▶ DIRECTIVE 1:
Rewrite the stretch of the Java security thread from "Yes, but when" through "to criticize Oracle.)", putting "July" wherever "August" appears.

▶ DOCUMENT SEGMENT:

So long/The way the future was (0)

Anonymous Coward | about a year ago | (#42583101)

You will be missed in the same way as the flying car. Sigh.

Re:So long/The way the future was (5, Funny)

Anonymous Coward | about a year ago | (#42583277)

Sure, Java will be dead in 5 years.. just like COBOL.

Re:So long/The way the future was (4, Funny)

gabereiser (1662967) | about a year ago | (#42583917)

I think he meant Kobol, the originating planet of the thirteen tribes.... Took a lot longer than 5 years to die but then again, the Galactica found it in ruin and didn't stay for archeological studies...

Java used to be secure and sandboxed (4, Insightful)

buchner.johannes (1139593) | about a year ago | (#42583129)

What happened? Most of these exploits seem to rely on rewriting methods / accessing byte code ... how about disabling that access for applets as a temporary measure?

Re:Java used to be secure and sandboxed (4, Insightful)

bobdehnhardt (18286) | about a year ago | (#42583215)

Nothing is truly secure, it's simply in a state where the vulnerabilities haven't been discovered yet.

Re:Java used to be secure and sandboxed (5, Insightful)

robmv (855035) | about a year ago | (#42583267)

I don't see think Java the platform is a security nightmare, but if someone doesn't need then don't install it, reduce your chances of being attacked with software you don use.

Every Chrome/Firefox release has security vulnerabilities fixes, sometimes bugs as critical as this one, and I don't see people screaming "Remove Chrome, Disable Firefox...". All software has bugs, the problem with Java is the slow response of Oracle (and Sun at that time) fixing things, the update cycles are too long and only when a critical bug very loud on the media is found you see them pushing a fix.

Re:Java used to be secure and sandboxed (5, Informative)

zero.kalvin (1231372) | about a year ago | (#42583347)

Yes, but when a bug is found in either of them (Firefox or Chrome) devs race to plug the whole. On the other hand Oracle knew about this since August and did nothing about it..

Re:Java used to be secure and sandboxed (5, Insightful)

Anonymous Coward | about a year ago | (#42583523)

They did not do nothing about it, they did release a patch. (That patch was insufficient and that is a valid point to criticize Oracle.)

Re:Java used to be secure and sandboxed (0, Offtopic)

ewibble (1655195) | about a year ago | (#42583555)

I don't see how this scored 4 when the parent scores 2, it even states that the problem is slow response from oracle.
Nothing against you zero.kalvin, just the rating system seem a bit screwed.

Re:Java used to be secure and sandboxed (2, Informative)

Billly Gates (198444) | about a year ago | (#42583901)

I don't see think Java the platform is a security nightmare, but if someone doesn't need then don't install it, reduce your chances of being attacked with software you don use.

▶ DATA EXCERPTS:
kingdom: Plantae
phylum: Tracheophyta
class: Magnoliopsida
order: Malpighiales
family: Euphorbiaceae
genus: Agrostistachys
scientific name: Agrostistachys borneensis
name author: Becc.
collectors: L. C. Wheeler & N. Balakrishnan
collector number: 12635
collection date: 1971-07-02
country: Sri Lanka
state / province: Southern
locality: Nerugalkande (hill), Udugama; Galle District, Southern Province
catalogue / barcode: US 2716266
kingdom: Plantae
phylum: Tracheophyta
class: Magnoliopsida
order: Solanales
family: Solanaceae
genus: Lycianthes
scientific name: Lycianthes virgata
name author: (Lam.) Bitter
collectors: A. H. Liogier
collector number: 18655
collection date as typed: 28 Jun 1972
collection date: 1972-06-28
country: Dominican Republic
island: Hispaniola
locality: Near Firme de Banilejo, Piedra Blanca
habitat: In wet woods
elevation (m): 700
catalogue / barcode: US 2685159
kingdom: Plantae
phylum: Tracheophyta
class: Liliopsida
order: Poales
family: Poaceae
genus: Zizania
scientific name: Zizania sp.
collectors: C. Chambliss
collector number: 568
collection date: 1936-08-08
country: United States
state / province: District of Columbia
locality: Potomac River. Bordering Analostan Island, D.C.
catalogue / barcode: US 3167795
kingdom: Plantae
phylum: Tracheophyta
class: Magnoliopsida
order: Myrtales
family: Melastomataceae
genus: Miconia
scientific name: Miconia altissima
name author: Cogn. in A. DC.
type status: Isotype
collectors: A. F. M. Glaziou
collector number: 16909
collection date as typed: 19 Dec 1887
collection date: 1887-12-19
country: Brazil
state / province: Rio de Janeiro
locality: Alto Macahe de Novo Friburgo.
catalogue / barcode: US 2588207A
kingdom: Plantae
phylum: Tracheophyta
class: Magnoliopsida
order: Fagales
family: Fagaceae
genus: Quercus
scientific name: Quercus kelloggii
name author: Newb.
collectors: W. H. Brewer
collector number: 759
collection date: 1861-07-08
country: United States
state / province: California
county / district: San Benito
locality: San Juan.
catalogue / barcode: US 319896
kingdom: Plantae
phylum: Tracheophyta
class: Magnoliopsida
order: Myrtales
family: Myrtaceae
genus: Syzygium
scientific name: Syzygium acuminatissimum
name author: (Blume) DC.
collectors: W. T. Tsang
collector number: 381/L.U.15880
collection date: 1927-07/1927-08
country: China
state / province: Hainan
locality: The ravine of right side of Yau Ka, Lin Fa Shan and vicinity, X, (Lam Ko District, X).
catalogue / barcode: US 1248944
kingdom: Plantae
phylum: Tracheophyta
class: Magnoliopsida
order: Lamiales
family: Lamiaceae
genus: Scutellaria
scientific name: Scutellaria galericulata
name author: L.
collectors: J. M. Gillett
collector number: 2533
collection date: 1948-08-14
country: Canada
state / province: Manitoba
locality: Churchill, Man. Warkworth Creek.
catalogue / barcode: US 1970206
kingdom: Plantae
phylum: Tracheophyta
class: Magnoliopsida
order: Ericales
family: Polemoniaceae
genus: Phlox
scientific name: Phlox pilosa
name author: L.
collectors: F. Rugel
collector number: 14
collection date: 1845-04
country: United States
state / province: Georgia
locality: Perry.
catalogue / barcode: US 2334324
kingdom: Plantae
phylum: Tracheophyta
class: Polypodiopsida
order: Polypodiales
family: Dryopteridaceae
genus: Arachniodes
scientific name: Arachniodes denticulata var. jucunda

▶ DIRECTIVE 2:
Copy out the stretch of the records from the line containing "collection date: 1948-08-14" through the line containing "locality: Perry.", keeping every line identical.

▶ FULL RESPONSE 1:
Yes, but when a bug is found in either of them (Firefox or Chrome) devs race to plug the whole. On the other hand Oracle knew about this since July and did nothing about it..

Re:Java used to be secure and sandboxed (5, Insightful)

Anonymous Coward | about a year ago | (#42583523)

They did not do nothing about it, they did release a patch. (That patch was insufficient and that is a valid point to criticize Oracle.)

▶ FULL RESPONSE 2:
collection date: 1948-08-14
country: Canada
state / province: Manitoba
locality: Churchill, Man. Warkworth Creek.
catalogue / barcode: US 1970206
kingdom: Plantae
phylum: Tracheophyta
class: Magnoliopsida
order: Ericales
family: Polemoniaceae
genus: Phlox
scientific name: Phlox pilosa
name author: L.
collectors: F. Rugel
collector number: 14
collection date: 1845-04
country: United States
state / province: Georgia
locality: Perry.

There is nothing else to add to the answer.